I was made aware of this by an excellent post from TechRadar. The post, authored by James Watts, offers a brief history of ransomware and how it has impacted insurance companies. Needless to say, when cyber insurance underwriting it’s prohibitively risky, insurers will step up and demand changes from their customers. That is exactly what has happened.
Losses and Risks Have Grown
Watts began his piece by discussing ransomware’s start way back in 1989. Back then, the crime was not extremely profitable because payments were a lot easy to trace. But with the adoption of cryptocurrency and other digital technologies, ransomware attacks became more profitable – and more attractive.
Insurance companies were selling cyber insurance policies at a rapid clip in the early days. The limited scope of ransomware at the time limited their losses. But as ransomware attacks grew more sophisticated and ransom demands increased, insurance company losses began to mount.
Watts went on to explain that companies did not make a whole lot of effort to avoid ransomware, depending on their insurance policies instead. They discovered it was cheaper to make an insurance claim and pay a ransom than attempt to recover from an attack. So that is exactly what they did.
Mounting losses forced insurers to make changes. They began reforming cyber insurance underwriting by enforcing stricter requirements for coverage. And of course, they also increased premiums substantially. You can read all about it in the TechRadar piece.
Cyber Insurance Underwriting in 2025
Everything the insurance industry has learned about ransomware over the last three decades informs us of the decisions they make today. As a result, modern cyber insurance barely resembles its first-generation counterpart from the late 1980s and early 90s.
For starters, insurance companies now rely on organizations like DarkOwl to provide comprehensive and credible darknet data to help them assess customer risk.
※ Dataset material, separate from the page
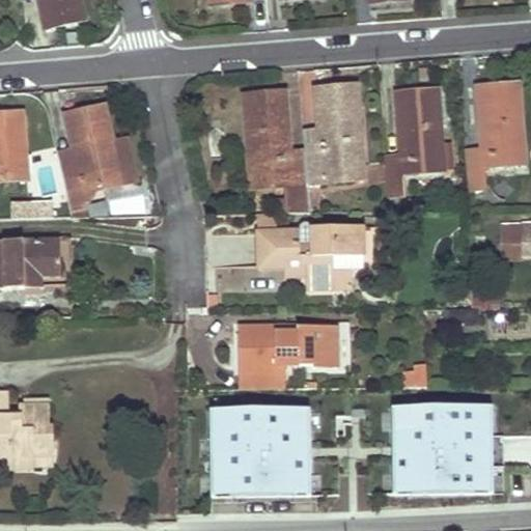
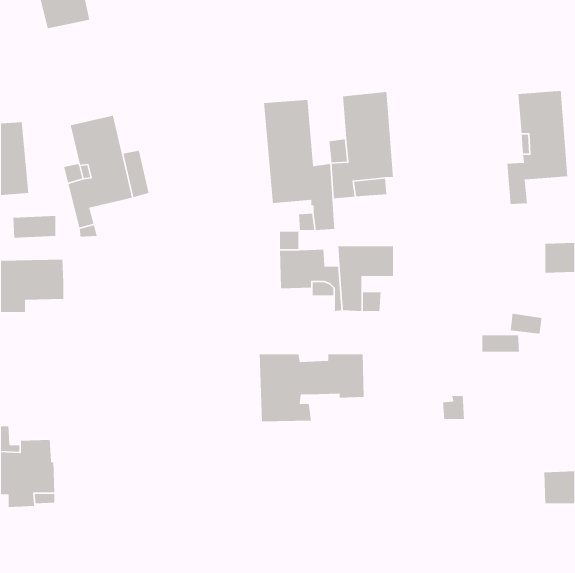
building: [387,89,459,211] -> none
building: [390,401,492,493] -> none
building: [207,402,310,495] -> none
Everything from historical data to current darknet chatter to predictive analytics informs modern cyber insurance underwriting.
In addition, insurance companies conduct risk scoring to help them better understand the threats each customer represents. A higher risk score means higher premiums. If a customer’s score is too high and management refuses to take remedial action, the customer could be dropped altogether.
More Stringent Coverage Requirements
Insurance companies have also implemented more stringent coverage requirements. In other words, they expect their customers to implement certain policies and strategies for mitigating risk. They expect their customers to maintain proper security within their networks and cloud infrastructures. They expect to see comprehensive policies, incident response plans, and analytics in place.
Insurance companies need to be tough in the 2020s because ransomware continues to grow and proliferate. They face huge losses when customers make planes. How huge? Ransomware losses in 2024 totaled some $3.5 billion.
Failing to implement strict coverage requirements makes insurance companies vulnerable. If they end up paying out too many sizable claims, they run the risk of not being able to adequately cover the rest of their customers. Ultimately, an insurance company could be put out of business by customers that don’t take appropriate measures to fight ransomware.
It’s easy to see why cyber insurance underwriting has undergone so many changes in the last 30 years. It is a matter of survival. The one positive aspect is that changes in underwriting have subsequently improved ransomware defense.